Le Centre d’aide sociale du diocèse catholique de Diphu a fourni 3,5 millions de roupies (68 000 euros) d’aide matérielle. Selon le P. Thankachan Joseph, un des responsables du centre, les bénévoles de l’Eglise concentrent leurs actions dans le domaine sanitaire afin d’éviter des épidémies de choléra et de dysenterie. “Il y a un besoin urgent de médecins, une vingtaine d’accouchements ont déjà eu lieu dans les camps et plus d’une demi-douzaine de personnes sont décédées ajoute-t-il. De plus, les Eglises baptistes du Nord-Est de l’Inde ont financé l’envoi d’une équipe médicale comprenant des religieuses catholiques infirmières.

“Beaucoup de victimes sont Karbi et chrétiennes, et cette fois-ci, la communauté des Karbi est la plus affectée des deux rapporte le pasteur Solomon Rongpi, baptiste, qui rappelle que les précédents heurts entre les deux groupes ethniques remontent à 2003 (1).

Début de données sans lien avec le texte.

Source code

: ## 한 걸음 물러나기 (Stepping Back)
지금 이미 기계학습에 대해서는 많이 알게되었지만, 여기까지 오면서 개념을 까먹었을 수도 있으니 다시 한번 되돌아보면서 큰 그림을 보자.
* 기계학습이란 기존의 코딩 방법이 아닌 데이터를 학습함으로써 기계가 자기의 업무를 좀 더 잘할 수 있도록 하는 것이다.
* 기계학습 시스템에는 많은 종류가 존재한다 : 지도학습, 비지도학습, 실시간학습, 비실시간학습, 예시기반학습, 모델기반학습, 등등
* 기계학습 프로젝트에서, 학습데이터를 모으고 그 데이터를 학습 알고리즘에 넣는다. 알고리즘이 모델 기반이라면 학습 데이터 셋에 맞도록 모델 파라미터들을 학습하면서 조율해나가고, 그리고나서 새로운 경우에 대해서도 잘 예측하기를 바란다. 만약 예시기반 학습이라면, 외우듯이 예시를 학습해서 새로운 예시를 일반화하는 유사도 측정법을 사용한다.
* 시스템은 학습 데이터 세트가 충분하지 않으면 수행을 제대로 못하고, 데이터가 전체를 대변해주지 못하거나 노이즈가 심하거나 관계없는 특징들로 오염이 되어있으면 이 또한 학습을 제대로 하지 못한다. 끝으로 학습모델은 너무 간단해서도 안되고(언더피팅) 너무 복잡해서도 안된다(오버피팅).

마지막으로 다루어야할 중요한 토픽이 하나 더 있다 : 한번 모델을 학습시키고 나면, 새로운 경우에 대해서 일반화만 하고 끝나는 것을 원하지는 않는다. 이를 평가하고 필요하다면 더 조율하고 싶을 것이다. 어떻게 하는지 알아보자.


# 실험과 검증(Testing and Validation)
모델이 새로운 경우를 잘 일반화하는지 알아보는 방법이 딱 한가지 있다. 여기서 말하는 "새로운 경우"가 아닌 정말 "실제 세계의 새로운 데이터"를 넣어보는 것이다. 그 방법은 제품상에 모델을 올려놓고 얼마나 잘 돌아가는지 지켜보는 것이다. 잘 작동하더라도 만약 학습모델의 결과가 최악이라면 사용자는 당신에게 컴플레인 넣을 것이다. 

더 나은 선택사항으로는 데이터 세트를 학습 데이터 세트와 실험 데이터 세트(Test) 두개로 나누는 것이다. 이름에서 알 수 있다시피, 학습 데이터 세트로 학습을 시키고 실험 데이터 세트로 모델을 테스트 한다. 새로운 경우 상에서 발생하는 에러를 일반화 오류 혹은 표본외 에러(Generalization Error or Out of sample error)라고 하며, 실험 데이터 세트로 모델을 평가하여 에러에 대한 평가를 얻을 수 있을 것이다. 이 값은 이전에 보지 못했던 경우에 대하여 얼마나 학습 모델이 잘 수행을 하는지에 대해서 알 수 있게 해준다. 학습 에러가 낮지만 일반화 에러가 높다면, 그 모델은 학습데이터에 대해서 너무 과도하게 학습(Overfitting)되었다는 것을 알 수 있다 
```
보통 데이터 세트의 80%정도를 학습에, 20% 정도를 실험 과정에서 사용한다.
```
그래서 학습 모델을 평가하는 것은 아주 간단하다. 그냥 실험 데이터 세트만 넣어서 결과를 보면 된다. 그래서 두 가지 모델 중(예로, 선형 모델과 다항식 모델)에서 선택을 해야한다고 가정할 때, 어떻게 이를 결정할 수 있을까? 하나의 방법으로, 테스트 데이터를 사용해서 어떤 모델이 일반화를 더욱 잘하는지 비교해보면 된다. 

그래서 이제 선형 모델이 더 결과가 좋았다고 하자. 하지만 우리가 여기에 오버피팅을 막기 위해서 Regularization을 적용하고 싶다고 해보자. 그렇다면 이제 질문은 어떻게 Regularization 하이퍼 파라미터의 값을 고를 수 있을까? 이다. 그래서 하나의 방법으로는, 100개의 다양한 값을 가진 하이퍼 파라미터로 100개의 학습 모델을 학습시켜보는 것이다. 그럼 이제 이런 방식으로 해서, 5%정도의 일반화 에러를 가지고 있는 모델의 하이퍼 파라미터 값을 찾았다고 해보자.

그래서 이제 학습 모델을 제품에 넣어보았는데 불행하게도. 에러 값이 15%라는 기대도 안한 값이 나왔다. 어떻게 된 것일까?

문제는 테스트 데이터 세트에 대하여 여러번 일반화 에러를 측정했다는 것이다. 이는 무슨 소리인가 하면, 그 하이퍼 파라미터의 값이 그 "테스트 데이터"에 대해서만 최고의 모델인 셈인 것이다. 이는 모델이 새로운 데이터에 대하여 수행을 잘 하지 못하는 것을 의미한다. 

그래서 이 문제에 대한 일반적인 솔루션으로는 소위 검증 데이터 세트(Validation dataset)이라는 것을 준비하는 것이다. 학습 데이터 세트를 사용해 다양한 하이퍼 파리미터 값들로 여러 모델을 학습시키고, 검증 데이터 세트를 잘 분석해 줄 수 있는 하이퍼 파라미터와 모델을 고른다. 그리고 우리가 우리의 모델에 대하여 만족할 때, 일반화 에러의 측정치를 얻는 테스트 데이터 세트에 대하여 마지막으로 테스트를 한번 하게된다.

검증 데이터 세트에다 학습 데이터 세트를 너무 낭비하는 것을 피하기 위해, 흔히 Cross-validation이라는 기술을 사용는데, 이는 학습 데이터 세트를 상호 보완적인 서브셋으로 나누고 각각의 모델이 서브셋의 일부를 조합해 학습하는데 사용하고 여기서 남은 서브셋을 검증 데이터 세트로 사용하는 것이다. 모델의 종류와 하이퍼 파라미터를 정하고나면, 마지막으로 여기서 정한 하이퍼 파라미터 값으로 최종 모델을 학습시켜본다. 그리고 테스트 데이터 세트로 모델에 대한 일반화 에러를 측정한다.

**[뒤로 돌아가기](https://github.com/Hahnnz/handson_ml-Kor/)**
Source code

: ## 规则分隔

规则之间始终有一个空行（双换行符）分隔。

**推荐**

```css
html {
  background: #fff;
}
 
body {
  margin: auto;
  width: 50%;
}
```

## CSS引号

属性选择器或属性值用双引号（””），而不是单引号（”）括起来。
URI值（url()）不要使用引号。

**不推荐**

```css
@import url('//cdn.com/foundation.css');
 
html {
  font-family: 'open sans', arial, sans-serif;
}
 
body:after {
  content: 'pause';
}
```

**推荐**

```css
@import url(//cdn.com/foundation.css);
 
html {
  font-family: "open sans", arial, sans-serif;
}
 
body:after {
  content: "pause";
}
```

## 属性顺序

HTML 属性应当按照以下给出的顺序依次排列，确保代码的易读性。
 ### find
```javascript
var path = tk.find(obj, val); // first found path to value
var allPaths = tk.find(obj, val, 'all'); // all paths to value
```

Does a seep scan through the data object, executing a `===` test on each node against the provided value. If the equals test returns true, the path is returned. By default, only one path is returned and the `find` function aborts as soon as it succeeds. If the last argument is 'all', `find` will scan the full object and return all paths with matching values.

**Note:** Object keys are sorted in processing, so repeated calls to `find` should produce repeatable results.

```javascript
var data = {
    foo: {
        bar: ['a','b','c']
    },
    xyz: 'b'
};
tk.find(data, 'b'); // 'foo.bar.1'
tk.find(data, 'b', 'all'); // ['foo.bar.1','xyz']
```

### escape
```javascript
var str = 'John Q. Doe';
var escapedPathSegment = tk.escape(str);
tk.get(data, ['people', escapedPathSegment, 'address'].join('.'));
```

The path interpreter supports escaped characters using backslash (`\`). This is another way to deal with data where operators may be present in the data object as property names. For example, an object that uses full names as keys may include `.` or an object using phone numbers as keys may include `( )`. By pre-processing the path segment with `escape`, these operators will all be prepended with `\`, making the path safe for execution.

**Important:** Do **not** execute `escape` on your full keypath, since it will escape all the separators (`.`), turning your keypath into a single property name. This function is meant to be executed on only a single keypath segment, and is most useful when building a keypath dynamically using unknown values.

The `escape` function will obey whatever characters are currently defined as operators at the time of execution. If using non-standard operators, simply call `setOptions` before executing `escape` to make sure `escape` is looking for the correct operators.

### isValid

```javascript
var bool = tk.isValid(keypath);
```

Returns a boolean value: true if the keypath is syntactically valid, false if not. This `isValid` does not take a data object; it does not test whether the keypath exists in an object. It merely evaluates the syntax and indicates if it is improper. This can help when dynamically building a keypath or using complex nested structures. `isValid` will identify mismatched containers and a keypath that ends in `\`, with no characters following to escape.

Toutefois, la montée des tensions entre ces deux ethnies ne semble pas tant être lié à la différence religieuse qu’à des questions relatives à la gestion des ressources et des terres. “Les affrontements ont tendance à se produire en mai, la saison du repiquage, ou en octobre/novembre, pendant les récoltes note le pasteur, qui accuse “des cliques dirigeantes” de dresser les ethnies les unes contre les autres. Ce que ne veulent pas ces élites, poursuit-il, c’est voir ces ethnies “se développer et accéder à l’éducation Les violences perturbent le bon déroulement des cultures et maintiennent les écoles fermées durant de longues périodes, explique-t-il. Selon un prêtre catholique, l’implication de l’organisation extrémiste hindoue du Rashtriya Swayamsevak Sangh (RSS, Corps national des volontaires) dans ce conflit est patente. “Ils veulent que les ethnies minoritaires restent sous-développées argumente-t-il.

Par ailleurs, Mgr Thomas Menamparampil, archevêque de Guwahati, en Assam, a été appelé pour servir de médiateur entre les parties en présence. C’est la cinquième fois que cet archevêque, personnalité très respectée, intervient ainsi, à la tête du “Joint Ecumenical Peace Team”.

Les sept Etats du Nord-Est de l’Inde abritent 260 communautés ethniques qui craignent de perdre leur identité particulière et leurs terres au profit de nouveaux migrants. Cette peur est à la source des conflits ethniques et des massacres qui ont eu lieu ces dernières années et qui persistent dans cette région où une partie de la population vit dans des camps de réfugiés (2).